If I learned to speak Mandarin perfectly, with no discernible foreign accent, if I lived the rest of my life in this city, if I my children were born here, if my grandchildren were born here, even if I dyed my hair black, got dark contacts and tried my very best to blend in as much as possible—one thing will still always remain—I’m a foreigner.
As a native of a country where we can’t readily identify foreigners, even by their color of skin or the language they speak—it’s easy for us to never really ponder what it means to be “foreign.” But here, my status as a foreigner is obvious and constant.

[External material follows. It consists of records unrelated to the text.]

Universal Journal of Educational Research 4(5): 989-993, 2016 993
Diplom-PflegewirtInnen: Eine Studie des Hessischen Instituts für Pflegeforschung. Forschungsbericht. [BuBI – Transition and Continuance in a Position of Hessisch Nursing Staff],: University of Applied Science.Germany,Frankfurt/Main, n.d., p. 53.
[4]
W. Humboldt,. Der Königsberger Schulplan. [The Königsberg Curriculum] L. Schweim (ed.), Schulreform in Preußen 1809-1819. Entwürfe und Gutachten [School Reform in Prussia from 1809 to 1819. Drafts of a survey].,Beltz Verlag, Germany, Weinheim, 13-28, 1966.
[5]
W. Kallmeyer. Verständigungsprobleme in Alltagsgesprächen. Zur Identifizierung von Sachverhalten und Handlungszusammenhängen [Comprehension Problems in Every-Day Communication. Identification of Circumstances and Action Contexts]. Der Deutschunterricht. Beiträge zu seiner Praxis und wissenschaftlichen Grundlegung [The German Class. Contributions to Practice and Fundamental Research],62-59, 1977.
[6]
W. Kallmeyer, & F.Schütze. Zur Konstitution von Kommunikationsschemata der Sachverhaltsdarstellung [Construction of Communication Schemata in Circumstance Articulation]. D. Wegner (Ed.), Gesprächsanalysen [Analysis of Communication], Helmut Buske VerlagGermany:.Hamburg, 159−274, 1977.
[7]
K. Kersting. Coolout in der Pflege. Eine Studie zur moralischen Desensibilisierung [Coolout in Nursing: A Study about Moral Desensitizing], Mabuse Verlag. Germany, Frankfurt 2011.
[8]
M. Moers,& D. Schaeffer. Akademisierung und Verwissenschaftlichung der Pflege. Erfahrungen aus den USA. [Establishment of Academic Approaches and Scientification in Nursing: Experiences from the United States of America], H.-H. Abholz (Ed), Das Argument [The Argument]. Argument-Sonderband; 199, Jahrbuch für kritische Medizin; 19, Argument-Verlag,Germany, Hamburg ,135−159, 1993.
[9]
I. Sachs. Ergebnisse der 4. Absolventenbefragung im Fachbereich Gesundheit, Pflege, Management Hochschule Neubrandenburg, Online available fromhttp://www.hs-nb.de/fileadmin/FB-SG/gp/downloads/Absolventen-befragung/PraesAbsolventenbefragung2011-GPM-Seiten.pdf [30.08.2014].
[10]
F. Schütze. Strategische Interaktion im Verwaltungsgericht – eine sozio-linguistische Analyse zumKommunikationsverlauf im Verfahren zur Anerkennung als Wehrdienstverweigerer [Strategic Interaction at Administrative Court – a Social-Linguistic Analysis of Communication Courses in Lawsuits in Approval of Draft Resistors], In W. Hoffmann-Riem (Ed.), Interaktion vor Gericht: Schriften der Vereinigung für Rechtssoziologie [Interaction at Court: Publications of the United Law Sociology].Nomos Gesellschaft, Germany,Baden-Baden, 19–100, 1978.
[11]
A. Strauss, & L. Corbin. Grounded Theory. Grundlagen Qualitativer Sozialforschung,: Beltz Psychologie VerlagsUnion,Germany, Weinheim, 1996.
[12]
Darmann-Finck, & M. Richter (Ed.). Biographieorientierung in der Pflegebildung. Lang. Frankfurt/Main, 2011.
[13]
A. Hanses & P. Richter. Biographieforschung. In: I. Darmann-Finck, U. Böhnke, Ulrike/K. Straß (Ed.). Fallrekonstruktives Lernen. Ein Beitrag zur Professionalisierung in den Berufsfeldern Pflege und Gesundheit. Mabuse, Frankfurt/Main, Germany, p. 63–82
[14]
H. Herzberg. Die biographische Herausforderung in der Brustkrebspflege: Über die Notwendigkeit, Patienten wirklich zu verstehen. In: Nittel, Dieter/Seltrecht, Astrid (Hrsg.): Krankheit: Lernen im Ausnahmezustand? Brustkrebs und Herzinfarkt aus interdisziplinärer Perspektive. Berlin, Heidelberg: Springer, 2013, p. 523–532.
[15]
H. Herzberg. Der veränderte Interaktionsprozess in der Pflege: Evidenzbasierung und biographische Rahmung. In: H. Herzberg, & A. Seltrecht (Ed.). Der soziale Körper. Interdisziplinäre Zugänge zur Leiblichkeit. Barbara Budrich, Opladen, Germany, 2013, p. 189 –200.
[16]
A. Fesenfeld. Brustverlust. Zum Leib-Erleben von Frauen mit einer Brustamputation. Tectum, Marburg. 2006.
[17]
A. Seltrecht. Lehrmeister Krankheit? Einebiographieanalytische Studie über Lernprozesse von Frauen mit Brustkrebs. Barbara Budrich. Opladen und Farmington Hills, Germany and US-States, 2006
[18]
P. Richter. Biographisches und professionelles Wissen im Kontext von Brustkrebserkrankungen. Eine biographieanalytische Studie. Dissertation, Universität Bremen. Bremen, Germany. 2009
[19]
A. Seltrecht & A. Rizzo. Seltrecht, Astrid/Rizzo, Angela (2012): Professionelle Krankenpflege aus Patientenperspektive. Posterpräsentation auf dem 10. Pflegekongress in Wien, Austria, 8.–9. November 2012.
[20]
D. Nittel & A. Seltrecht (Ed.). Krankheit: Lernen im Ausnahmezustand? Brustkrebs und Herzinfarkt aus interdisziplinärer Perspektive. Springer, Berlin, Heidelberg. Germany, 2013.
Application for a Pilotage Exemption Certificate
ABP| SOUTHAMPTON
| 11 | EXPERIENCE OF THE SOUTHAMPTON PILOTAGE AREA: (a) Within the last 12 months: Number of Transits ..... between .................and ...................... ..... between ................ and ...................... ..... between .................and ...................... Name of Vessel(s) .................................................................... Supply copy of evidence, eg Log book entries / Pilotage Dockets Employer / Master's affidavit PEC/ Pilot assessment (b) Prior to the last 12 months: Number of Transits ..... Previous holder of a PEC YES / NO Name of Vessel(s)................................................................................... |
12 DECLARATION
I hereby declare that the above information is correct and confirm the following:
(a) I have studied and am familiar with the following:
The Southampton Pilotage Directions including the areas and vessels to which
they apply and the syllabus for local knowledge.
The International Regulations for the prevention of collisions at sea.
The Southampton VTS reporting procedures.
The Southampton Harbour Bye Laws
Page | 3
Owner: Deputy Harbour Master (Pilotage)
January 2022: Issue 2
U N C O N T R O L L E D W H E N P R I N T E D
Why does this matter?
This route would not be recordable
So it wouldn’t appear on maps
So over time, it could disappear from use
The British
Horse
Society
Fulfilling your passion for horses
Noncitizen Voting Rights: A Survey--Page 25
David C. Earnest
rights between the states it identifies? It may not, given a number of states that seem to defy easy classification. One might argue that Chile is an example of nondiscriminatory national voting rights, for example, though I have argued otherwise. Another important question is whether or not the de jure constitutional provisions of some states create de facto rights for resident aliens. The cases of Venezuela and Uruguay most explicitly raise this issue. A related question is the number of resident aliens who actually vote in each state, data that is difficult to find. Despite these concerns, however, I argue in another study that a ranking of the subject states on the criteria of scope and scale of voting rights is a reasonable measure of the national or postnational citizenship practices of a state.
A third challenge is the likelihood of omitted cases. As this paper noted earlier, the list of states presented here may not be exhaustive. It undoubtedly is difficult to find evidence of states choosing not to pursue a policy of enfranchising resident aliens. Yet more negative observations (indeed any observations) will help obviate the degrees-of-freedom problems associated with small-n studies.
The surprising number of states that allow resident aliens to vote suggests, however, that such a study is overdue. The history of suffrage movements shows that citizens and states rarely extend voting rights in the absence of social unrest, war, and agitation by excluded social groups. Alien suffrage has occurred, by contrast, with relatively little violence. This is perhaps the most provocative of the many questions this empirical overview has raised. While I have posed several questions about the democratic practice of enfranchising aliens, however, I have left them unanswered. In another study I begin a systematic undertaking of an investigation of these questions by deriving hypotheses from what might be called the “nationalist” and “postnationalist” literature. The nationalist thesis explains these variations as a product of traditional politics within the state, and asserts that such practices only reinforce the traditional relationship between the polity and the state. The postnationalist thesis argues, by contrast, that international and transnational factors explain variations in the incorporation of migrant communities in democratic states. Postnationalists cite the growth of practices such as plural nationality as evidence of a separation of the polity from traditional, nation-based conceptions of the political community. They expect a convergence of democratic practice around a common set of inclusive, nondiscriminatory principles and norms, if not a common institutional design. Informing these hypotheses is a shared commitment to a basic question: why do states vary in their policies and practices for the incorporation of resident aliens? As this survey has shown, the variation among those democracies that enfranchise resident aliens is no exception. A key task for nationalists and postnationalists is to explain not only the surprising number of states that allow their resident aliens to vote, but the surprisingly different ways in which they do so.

After nearly 4 weeks of traveling, I returned “home” a few days ago. Although I was leaving this beautiful country full of warmth and sunshine:
I was excited to be returning to this foreign land—which over the past few months begins to feel more familiar, like a place I belong. Perhaps that’s why my status once again as foreign was a little bit jarring. My first night back we went to dinner at a restaurant we frequent. Another diner moved across the restaurant to stare at us. He probably wanted to examine the foreigners’ chopstick skills. Or maybe he was just intrigued by the group of foreigners.
While at times this identity as a foreigner can be a bit overwhelming, I have to say I’ve grown in some ways to appreciate. In one of my early letters home I mentioned that living here, ‘I’m continually reminded that for each of us, this is not our home. China is no more my home than the land of (real) football and barbecue is.’
So even as I retain my foreign status, I’m thankful for the opportunities that it brings me to meet new people and build relationships. I’m thankful for the many foreign things that become familiar. And I’m thankful for the reminder that I am made for a greater home and have been given a “longing for a better country—a heavenly one.”